- WHAT THE TASK REQUIRES: From the tax-planning text below, extract the passage between "Unlike the ones" and "tax rate. Amusing.", inclusive, copying it word for word.

- SUPPLIED TEXT:

Income, as Medicare defines it, is the sum of adjusted gross income and tax-exempt interest.

Unlike the ones used in the Internal Revenue Code, these income brackets are of the sudden-death kind. Wandering $100 over a break point could cost you $3,370, for a 3,370% marginal tax rate. Amusing.

The Medicare Stealth Tax

#3. Bunching

The standard deduction for a young couple is $29,200, which means that itemized deductions totaling less than that amount do no good. Consider putting several years of giving into one year by contributing to a donor-advised fund, then disbursing the money over time. This might make sense if the total donation, with other itemized deductions, puts you well above the standard deduction. It especially makes sense if you use long-held appreciated securities for the donation, since the deduction is figured on their current value, with the appreciation never taxed.

Wealth advisors often recommend combining a charity bunch-up with a Roth conversion. Test different amounts. Keep a close eye on the results. You might not know, but the software will know, that the deduction from appreciated securities is capped at 30% of adjusted gross income.

#4. QCDs

Anyone over the age of 70-1/2 can send “qualified charitable distributions” totaling up to $105,000 a year directly from an IRA to a charity (other than a donor advised fund). This is a powerful way to be generous, because it keeps taxable IRA assets out of not just taxable income but also adjusted gross income. AGI has tentacles reaching into many parts of your tax return and even into Medicare premiums (see box).

- Saved data entries:
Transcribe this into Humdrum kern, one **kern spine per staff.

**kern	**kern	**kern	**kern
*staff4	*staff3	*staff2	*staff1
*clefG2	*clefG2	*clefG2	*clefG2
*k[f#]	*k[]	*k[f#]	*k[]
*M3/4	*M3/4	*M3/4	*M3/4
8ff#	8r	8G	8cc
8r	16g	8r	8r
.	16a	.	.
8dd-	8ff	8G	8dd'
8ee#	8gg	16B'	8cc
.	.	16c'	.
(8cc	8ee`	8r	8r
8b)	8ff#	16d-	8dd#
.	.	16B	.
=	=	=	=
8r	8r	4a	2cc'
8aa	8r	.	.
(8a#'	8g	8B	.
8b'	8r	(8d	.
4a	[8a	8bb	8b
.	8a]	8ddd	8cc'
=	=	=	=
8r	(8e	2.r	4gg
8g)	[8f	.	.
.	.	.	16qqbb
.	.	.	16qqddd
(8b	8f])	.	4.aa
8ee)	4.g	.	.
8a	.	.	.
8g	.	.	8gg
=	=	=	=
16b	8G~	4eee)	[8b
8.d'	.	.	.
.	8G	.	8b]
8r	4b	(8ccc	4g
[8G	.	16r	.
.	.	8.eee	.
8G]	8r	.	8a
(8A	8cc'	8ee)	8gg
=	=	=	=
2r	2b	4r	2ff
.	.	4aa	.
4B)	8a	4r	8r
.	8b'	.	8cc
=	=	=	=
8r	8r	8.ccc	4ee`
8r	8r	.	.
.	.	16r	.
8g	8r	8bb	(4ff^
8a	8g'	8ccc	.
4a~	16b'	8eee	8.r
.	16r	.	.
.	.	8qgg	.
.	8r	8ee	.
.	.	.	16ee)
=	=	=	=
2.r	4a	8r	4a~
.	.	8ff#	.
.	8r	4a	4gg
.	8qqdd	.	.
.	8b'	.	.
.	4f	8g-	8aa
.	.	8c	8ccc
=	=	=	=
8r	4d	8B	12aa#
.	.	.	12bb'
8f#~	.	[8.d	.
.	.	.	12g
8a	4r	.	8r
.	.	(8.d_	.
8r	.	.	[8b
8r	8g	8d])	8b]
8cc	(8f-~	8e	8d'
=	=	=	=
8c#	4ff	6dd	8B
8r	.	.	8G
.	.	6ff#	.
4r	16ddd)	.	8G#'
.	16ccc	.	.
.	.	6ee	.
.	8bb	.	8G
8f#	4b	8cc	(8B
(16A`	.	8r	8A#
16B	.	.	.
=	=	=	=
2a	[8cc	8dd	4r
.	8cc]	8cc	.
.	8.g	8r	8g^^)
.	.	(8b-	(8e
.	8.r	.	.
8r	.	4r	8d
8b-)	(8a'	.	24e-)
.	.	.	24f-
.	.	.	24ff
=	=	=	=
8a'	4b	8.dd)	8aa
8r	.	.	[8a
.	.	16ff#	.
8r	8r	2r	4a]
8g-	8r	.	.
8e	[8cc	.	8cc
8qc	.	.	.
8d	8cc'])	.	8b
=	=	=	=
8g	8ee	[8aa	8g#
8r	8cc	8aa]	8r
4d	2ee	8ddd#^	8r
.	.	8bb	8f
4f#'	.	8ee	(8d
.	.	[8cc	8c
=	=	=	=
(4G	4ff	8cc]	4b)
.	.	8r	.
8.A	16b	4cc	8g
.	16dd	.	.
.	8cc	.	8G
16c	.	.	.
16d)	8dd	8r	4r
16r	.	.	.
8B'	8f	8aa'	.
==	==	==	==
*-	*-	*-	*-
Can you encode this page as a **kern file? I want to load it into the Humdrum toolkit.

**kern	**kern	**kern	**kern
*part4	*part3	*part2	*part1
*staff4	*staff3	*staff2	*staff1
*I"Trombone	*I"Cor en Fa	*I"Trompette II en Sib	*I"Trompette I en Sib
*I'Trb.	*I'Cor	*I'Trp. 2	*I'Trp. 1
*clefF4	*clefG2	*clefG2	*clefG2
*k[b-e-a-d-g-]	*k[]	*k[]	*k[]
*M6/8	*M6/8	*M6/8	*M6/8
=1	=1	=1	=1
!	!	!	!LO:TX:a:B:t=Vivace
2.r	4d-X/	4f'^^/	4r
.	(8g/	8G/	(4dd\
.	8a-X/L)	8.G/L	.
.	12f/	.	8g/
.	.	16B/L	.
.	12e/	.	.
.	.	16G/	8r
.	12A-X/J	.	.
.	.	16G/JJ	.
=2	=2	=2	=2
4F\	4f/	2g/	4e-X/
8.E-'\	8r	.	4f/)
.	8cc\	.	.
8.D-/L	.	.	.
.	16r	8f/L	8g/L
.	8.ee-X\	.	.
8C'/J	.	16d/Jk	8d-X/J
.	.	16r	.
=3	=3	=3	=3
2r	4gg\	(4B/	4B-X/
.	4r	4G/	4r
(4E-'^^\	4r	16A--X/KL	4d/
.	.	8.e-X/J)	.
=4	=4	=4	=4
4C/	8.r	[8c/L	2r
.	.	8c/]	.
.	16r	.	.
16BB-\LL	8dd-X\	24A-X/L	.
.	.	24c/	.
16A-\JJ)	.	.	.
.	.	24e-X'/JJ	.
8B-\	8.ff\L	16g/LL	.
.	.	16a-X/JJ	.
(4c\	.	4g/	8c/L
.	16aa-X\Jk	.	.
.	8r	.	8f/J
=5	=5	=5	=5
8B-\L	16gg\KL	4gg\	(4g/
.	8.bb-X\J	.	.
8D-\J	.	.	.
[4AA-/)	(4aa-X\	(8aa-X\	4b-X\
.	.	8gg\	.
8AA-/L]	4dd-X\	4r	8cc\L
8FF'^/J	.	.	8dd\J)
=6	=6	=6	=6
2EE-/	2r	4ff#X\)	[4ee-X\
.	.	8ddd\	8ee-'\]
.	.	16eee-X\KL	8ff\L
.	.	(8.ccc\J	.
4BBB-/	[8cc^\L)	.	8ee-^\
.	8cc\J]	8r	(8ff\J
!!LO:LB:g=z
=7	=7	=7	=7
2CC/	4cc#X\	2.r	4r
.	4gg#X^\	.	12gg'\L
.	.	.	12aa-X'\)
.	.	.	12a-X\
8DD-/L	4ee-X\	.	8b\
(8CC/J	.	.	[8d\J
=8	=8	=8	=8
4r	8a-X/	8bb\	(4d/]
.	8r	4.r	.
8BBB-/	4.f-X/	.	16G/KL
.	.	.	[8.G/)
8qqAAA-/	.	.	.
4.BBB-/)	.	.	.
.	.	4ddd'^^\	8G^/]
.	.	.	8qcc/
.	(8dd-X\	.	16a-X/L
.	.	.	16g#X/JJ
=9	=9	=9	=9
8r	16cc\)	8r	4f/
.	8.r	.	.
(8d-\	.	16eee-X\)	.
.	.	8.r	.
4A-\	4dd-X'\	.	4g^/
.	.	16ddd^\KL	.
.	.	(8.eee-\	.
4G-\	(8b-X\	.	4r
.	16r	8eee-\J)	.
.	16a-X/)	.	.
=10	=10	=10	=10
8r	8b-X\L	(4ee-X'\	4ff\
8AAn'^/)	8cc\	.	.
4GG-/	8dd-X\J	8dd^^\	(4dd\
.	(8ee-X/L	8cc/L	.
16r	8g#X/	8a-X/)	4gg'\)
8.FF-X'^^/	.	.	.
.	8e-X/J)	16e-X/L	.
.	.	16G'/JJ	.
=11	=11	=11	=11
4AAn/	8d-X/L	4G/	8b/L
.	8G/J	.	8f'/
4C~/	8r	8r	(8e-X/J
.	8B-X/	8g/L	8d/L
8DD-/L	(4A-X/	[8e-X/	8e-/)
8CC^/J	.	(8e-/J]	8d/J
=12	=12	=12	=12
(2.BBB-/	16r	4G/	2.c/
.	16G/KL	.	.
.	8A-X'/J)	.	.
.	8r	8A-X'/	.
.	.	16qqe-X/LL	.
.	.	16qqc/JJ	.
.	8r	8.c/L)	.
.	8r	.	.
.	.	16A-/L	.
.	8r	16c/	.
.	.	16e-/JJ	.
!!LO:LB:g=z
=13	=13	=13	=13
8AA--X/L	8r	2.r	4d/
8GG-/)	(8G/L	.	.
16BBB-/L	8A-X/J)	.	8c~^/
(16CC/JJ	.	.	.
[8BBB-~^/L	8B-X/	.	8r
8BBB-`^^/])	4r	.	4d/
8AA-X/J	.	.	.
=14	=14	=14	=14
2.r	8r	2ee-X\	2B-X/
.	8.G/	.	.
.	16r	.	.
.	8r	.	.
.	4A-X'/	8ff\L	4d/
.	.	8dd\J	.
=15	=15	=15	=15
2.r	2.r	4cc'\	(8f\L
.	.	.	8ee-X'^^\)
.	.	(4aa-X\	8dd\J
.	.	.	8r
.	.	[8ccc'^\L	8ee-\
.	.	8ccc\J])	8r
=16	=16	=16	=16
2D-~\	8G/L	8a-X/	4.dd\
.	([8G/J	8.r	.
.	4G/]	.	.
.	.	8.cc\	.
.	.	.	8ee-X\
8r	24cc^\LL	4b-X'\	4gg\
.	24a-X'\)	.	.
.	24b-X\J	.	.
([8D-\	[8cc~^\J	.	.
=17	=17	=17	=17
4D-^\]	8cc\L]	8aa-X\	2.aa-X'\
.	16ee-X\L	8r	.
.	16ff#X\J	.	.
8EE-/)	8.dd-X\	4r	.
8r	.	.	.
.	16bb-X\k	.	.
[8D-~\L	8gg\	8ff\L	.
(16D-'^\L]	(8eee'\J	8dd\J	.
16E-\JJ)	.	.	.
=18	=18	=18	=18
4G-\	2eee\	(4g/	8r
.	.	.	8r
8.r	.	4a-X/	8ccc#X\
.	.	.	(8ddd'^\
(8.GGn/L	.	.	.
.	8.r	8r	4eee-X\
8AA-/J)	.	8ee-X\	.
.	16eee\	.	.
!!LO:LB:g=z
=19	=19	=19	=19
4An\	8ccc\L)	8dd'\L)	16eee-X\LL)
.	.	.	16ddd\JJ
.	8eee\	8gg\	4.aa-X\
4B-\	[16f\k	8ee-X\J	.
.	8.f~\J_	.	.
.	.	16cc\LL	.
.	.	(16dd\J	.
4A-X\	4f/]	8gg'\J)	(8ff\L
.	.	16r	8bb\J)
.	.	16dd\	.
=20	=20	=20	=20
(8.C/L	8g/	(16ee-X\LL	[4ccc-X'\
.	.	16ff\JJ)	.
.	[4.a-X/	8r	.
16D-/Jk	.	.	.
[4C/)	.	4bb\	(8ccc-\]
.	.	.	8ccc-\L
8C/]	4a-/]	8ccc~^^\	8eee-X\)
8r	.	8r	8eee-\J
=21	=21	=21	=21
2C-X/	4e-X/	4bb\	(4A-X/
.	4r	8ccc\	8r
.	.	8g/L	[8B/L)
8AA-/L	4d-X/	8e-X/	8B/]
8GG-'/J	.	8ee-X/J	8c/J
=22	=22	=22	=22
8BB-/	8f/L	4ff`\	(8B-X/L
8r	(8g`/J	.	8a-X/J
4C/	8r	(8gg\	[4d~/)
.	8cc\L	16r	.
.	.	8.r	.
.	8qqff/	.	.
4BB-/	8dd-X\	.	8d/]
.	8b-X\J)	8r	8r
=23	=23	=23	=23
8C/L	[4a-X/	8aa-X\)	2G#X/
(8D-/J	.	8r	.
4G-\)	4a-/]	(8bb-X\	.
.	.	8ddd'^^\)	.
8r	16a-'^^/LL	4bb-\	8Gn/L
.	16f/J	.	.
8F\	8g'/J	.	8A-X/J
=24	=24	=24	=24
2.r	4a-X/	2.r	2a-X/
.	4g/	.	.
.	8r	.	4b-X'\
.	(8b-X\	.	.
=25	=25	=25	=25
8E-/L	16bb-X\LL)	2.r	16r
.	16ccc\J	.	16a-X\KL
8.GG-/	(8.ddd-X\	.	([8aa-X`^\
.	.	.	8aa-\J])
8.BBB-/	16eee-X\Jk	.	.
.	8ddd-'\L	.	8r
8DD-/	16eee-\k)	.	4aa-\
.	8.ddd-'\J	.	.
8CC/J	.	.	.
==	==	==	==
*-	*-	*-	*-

- TASK RESPONSE:
Unlike the ones used in the Internal Revenue Code, these income brackets are of the sudden-death kind. Wandering $100 over a break point could cost you $3,370, for a 3,370% marginal tax rate. Amusing.